Thursday, 2 October 2014

Why Healthcare Professionals Should Take Prevention Of Medical Errors Course

By Deanne Shepard


In cases of illnesses or emergencies, patients look up to their healthcare providers for assistance. They are all dedicated to offering health solutions to those in poor health. However, some patients get well, others fail to get well. In spite of the fact that health professionals give their best services, medical errors still exist in hospitals and it they have cost lives and led to disabilities. Taking a prevention of medical errors course, therefore becomes crucial among doctors, nurses, pharmacists, and laboratory technicians.

Some medical mistakes emanate from healthcare professionals and patients too. These faults affect patients in different ways. For instance a patient may develop a long lasting complication, family members can lose a loved one who may have been their main sole provider leading to stress and depression among affected members. Healthcare workers like doctors or nurses may contract a deadly disease such as HIV and AIDs if they make an error when carrying out a medical procedure.

Many healthcare providers have landed into legal cases following mistakes that could be prevented. The mistakes could occur in medical laboratories, surgery theatres, chemists, nursing homes, doctor assessments rooms, clinics, or in records rooms. In addition, such faults can results from the patients themselves. Most of the faults involve medicines, surgeries, diagnosis, poor communication, equipment, records, and laboratory results.
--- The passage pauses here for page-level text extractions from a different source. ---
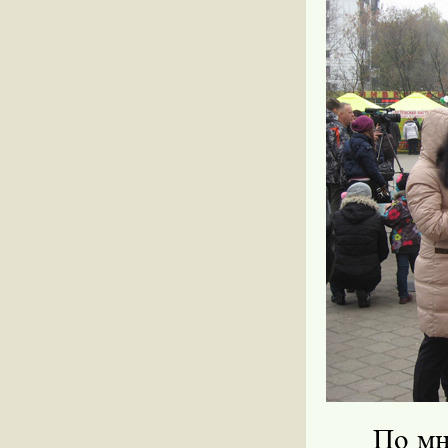
По мн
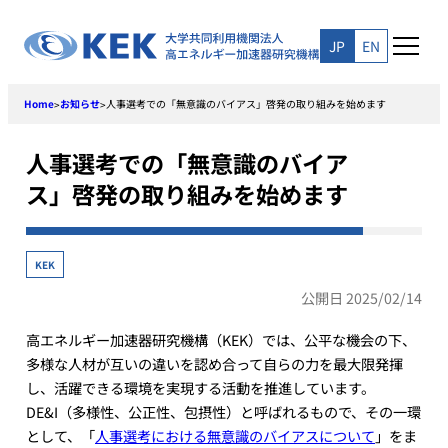
Skip
to
JP
EN
content
Home
お知らせ
人事選考での「無意識のバイアス」啓発の取り組みを始めます
>
>
人事選考での「無意識のバイア
ス」啓発の取り組みを始めます
KEK
公開日 2025/02/14
高エネルギー加速器研究機構（KEK）では、公平な機会の下、
多様な人材が互いの違いを認め合って自らの力を最大限発揮
し、活躍できる環境を実現する活動を推進しています。
DE&I（多様性、公正性、包摂性）と呼ばれるもので、その一環
として、「
人事選考における無意識のバイアスについて
」をま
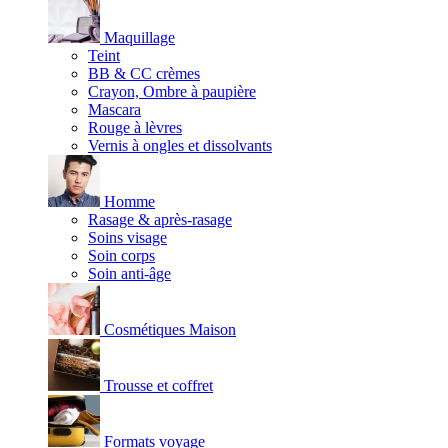
Maquillage
Teint
BB & CC crèmes
Crayon, Ombre à paupière
Mascara
Rouge à lèvres
Vernis à ongles et dissolvants
Homme
Rasage & après-rasage
Soins visage
Soin corps
Soin anti-âge
Cosmétiques Maison
Trousse et coffret
Formats voyage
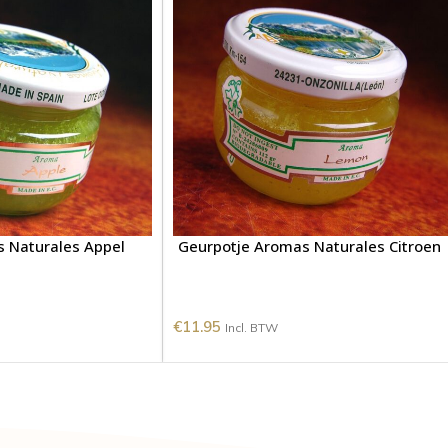
 Naturales Appel
Geurpotje Aromas Naturales Citroen
€
11.95
Incl. BTW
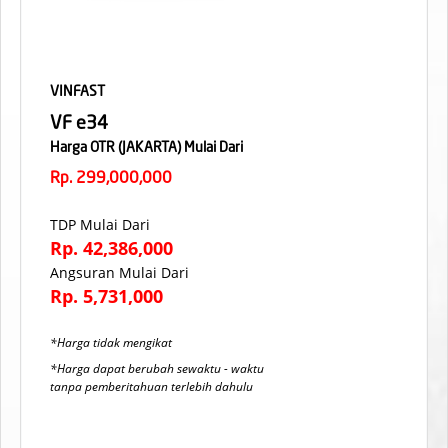
VINFAST
VF e34
Harga OTR (JAKARTA) Mulai Dari
Rp. 299,000,000
TDP Mulai Dari
Rp. 42,386,000
Angsuran Mulai Dari
Rp. 5,731,000
*Harga tidak mengikat
*Harga dapat berubah sewaktu - waktu
tanpa pemberitahuan terlebih dahulu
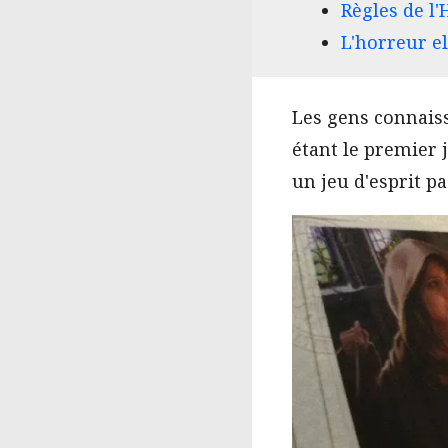
Règles de l'
L'horreur e
Les gens connais
étant le premier j
un jeu d'esprit p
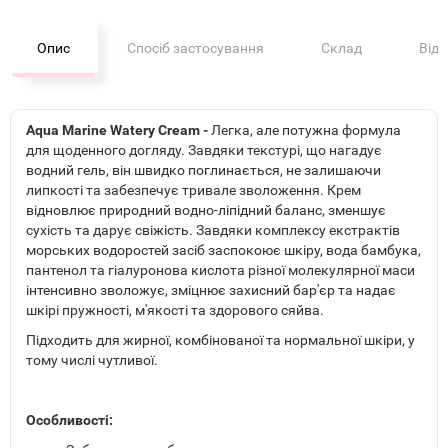
Опис
Спосіб застосування
Склад
Від
Aqua Marine Watery Cream -
Легка, але потужна формула
для щоденного догляду. Завдяки текстурі, що нагадує
водний гель, він швидко поглинається, не залишаючи
липкості та забезпечує тривале зволоження. Крем
відновлює природний водно-ліпідний баланс, зменшує
сухість та дарує свіжість. Завдяки комплексу екстрактів
морських водоростей засіб заспокоює шкіру, вода бамбука,
пантенол та гіалуронова кислота різної молекулярної маси
інтенсивно зволожує, зміцнює захисний бар'єр та надає
шкірі пружності, м'якості та здорового сяйва.
Підходить для жирної, комбінованої та нормальної шкіри, у
тому числі чутливої.
Особливості:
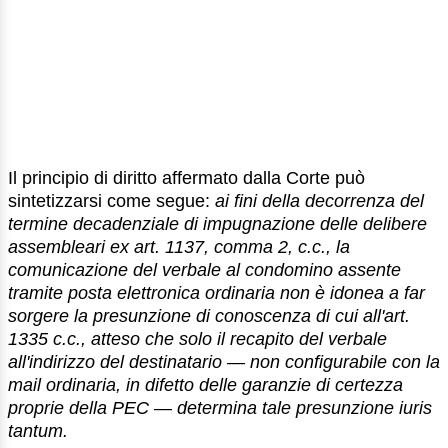
Il principio di diritto affermato dalla Corte può
sintetizzarsi come segue:
ai fini della decorrenza del
termine decadenziale di impugnazione delle delibere
assembleari ex art. 1137, comma 2, c.c., la
comunicazione del verbale al condomino assente
tramite posta elettronica ordinaria non è idonea a far
sorgere la presunzione di conoscenza di cui all'art.
1335 c.c., atteso che solo il recapito del verbale
all'indirizzo del destinatario — non configurabile con la
mail ordinaria, in difetto delle garanzie di certezza
proprie della PEC — determina tale presunzione iuris
tantum.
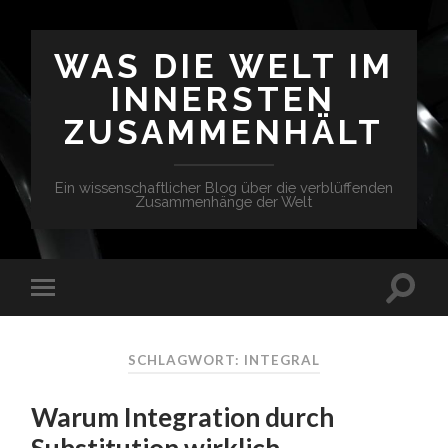
WAS DIE WELT IM
INNERSTEN
ZUSAMMENHÄLT
Ein wissenschaftlicher Blog über die verblüffenden
Zusammenhänge der Welt
SCHLAGWORT: INTEGRAL
Warum Integration durch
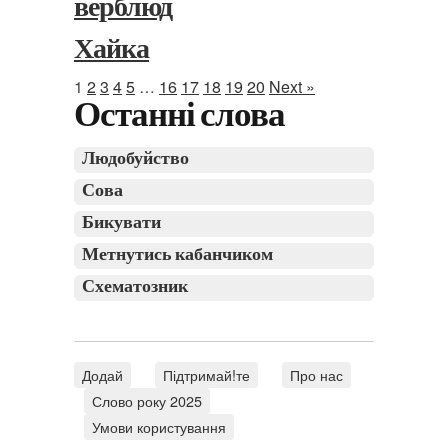
верблюд
Хайка
1
2
3
4
5
…
16
17
18
19
20
Next »
Останні слова
Людобуйство
Сова
Бикувати
Метнутись кабанчиком
Схематозник
Додай
Підтримай!те
Про нас
Слово року 2025
Умови користування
Surgeries can also go wrong. An error could lead to bleeding to death, damage to a major nerve, or even result to infections if asepsis is ignored. Wrong diagnosis could lead to an error. Some conditions often manifest in similar signs and symptoms where a doctor misses the correct diagnosis and treats a wrong disease.

The disease can progress to fatal levels especially if wrong diagnosis involves conditions of the brain, spinal cord, blood pressures, or the heart. The patient could also lead to an error. When a patient fails to mention important details such as of allergies, the doctor may prescribe a drug that may be fatal to be patient if they happen to be allergic to such medicines.

Patients may omit crucial details about effects they have on drugs. Poor communication between doctors and other health professionals such as nurses or nutritionists may lead to poor management and missed information during treatment of patients. Equipment sterilization technicians if not keen can lead to asepsis errors causing infections and complications among patients.

Poor handling of equipment during procedures has also cost transfer of infections from patients to healthcare providers. Wrong laboratory results, poor reporting and assumptions have caused missed diagnosis of very dangerous microbes in body. These are some of the few consequences of medical faults occurring in hospitals and clinics.

There is need for our health care professionals such as doctors, nurses, pharmacists, laboratory technicians, and infection control professionals to take this course to boost their knowledge and gain new skills in dealing with these errors. The training entails understanding different types of medical errors, factors that increase risks of these faults, strategies of preventing them. This way, there can be a decrease in most preventable mistakes in health facilities. It also eliminates possible lawsuits, which may arise when such faults are committed.